O PT nascia assim articulando as lutas operárias, desde as próprias portas de fábrica até o sindicato, como forma inovadora e radicalmente democrática no movimento operário brasileiro. Ao mesmo tempo que articulava a luta pelos direitos dos trabalhadores, rompendo o arrocho salarial, como engrenagem fundamental do regime militar, com a luta democrática contra a ditadura.

Uma vez fundado, agrupando setores do novo momento operário, militantes dos movimentos da Teologia da Libertação, militantes remanescentes da resistência à ditadura, assim como uma ampla gama de trabalhadores intelectuais, do campo educacional, do campo do direito, entre tantos outros. Nascia assim com uma composição e uma anatomia muito distintas de todas as organizações de esquerda e populares que tinham existido anteriormente.

Ao colocar os trabalhadores no seu nome e ao colocar o socialismo como objetivo, o PT revelava o caráter ideológico que o partido assumiria. Diferenciando-se tanto do getulismo, como dos grupos doutrinários, das organizações armadas, o PT se colocava como campo de ação a restauração e o fortalecimento da democracia, ao mesmo tempo que, pela primeira vez, surgia como partido que articula os movimentos sociais e a luta política.

Os vínculos internacionais com partidos de uma nova esquerda que surgia concomitantemente na América Latina e em outras regiões do mundo, o PT estabelecia, pela primeira vez, vínculos estreitos e amplos da esquerda brasileira com a esquerda de outros continentes.

Mas as características que definem o papel central do PT na história brasileira viriam se configurar na trajetória que o partido foi assumindo. O PT se tornou, logo, o principal partido de esquerda, tanto em comparação com outras organizações, mas principalmente no período histórico fundamental das últimas décadas do século passado e nas primeiras deste século. Reconhecido pelos movimentos populares, mas também pelos adversários, que rapidamente se dariam conta de que o PT é o inimigo fundamental da direita e das estruturas de poder tradicional no Brasil.
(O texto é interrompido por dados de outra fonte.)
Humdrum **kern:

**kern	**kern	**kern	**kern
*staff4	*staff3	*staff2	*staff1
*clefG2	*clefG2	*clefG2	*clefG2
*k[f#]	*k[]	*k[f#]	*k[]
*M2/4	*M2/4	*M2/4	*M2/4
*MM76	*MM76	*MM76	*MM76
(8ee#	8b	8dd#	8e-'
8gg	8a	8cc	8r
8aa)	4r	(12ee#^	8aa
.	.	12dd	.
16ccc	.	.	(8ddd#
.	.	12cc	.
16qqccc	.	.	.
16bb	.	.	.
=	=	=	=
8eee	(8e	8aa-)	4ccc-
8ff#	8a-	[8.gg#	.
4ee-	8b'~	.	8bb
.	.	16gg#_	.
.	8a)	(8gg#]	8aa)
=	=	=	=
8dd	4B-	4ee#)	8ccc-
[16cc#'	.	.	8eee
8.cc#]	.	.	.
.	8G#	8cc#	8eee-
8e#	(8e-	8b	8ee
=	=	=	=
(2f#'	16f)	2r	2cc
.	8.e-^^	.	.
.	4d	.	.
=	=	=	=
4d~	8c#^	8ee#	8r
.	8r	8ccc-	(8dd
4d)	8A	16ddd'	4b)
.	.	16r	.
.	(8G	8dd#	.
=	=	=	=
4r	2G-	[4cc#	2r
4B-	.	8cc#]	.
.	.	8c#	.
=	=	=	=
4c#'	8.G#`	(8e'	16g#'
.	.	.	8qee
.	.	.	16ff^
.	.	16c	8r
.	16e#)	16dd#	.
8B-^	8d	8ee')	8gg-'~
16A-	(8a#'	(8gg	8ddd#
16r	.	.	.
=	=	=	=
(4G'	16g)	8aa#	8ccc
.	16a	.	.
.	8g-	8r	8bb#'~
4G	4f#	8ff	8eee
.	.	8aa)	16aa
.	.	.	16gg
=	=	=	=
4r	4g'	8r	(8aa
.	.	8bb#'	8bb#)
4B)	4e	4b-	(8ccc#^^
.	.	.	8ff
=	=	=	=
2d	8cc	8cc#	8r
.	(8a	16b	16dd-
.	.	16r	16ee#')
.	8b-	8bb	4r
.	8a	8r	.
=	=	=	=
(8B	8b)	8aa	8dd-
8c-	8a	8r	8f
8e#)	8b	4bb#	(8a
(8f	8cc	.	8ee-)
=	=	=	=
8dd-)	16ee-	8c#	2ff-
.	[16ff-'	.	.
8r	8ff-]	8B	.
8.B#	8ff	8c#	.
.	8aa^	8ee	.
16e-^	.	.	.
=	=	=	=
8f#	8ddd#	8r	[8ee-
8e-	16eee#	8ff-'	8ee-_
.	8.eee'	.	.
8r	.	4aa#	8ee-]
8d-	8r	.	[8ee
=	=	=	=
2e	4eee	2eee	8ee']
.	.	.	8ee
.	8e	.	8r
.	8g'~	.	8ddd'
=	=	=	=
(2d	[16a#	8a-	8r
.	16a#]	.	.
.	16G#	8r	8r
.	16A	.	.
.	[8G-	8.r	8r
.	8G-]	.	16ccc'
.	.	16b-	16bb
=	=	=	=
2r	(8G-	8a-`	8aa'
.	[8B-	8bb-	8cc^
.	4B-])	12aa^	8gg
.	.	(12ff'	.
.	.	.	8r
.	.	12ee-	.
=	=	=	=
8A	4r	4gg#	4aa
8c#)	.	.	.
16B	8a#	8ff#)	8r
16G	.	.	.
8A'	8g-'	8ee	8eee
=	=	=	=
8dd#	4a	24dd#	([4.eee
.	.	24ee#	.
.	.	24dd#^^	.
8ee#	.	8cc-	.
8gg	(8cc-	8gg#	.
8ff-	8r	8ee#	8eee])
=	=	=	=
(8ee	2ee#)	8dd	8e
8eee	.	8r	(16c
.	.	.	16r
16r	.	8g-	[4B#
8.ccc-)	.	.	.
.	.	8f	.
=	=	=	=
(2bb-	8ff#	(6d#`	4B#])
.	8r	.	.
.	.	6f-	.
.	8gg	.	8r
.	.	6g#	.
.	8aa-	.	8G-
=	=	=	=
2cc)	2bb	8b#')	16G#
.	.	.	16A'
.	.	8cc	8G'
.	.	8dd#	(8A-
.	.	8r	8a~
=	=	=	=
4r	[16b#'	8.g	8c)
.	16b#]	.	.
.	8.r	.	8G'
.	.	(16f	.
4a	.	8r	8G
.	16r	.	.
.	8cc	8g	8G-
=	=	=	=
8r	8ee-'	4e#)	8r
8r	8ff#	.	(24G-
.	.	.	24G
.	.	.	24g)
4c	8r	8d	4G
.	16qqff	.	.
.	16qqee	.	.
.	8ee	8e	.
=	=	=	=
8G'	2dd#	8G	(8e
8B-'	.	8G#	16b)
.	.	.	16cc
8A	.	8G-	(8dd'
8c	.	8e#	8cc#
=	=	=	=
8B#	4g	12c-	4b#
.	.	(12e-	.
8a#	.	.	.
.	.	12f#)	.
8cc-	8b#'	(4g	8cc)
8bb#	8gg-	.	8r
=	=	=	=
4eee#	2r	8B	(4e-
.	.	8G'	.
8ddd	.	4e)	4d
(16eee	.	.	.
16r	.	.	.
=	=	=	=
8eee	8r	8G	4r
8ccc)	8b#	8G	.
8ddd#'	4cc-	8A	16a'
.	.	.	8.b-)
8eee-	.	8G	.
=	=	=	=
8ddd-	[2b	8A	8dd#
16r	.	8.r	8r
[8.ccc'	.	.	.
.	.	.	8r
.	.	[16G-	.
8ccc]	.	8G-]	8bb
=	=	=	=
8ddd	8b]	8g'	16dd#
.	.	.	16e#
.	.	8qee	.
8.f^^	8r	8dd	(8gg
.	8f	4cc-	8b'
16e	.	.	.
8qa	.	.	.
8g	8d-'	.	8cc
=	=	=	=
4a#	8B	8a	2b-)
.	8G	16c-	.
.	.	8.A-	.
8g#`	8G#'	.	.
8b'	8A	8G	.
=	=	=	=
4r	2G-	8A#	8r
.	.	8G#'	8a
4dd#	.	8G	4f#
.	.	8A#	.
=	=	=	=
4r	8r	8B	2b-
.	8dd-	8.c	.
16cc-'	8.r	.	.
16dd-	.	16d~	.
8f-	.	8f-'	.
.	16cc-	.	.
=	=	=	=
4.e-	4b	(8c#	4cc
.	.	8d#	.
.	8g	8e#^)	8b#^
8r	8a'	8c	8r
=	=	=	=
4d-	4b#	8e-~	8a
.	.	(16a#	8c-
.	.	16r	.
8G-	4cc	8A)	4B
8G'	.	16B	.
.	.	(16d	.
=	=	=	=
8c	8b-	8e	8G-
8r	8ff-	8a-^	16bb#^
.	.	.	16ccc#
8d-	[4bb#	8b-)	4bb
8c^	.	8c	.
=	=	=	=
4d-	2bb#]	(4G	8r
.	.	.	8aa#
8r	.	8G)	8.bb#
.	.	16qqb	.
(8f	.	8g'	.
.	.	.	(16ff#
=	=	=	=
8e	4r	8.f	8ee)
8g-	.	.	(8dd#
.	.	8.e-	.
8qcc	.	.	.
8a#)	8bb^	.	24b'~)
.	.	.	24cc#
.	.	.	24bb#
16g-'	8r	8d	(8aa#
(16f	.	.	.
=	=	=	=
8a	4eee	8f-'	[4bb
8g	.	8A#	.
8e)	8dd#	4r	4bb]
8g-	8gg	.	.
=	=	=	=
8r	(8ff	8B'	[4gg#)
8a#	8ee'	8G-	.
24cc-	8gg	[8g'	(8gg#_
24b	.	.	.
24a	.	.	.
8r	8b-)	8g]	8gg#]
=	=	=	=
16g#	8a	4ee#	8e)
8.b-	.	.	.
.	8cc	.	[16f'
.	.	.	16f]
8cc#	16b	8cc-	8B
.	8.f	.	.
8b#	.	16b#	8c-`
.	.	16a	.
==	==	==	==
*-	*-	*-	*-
A própria mídia, benevolente e interessada na novidade do PT no seu surgimento, rapidamente passou a ter no partido seu adversário privilegiado, atacado sistematicamente, quando não desconhecendo os grandes avanços que logo o PT protagonizou. Lula se tornou o personagem mais importante da política brasileira, ainda antes de ser candidato à presidência do Brasil, quando o PT, com menos de dez anos de vida, chegou ao segundo turno das eleições presidenciais de 1989 e teve que ser vítima de manipulação midiática para que não triunfasse já naquele momento.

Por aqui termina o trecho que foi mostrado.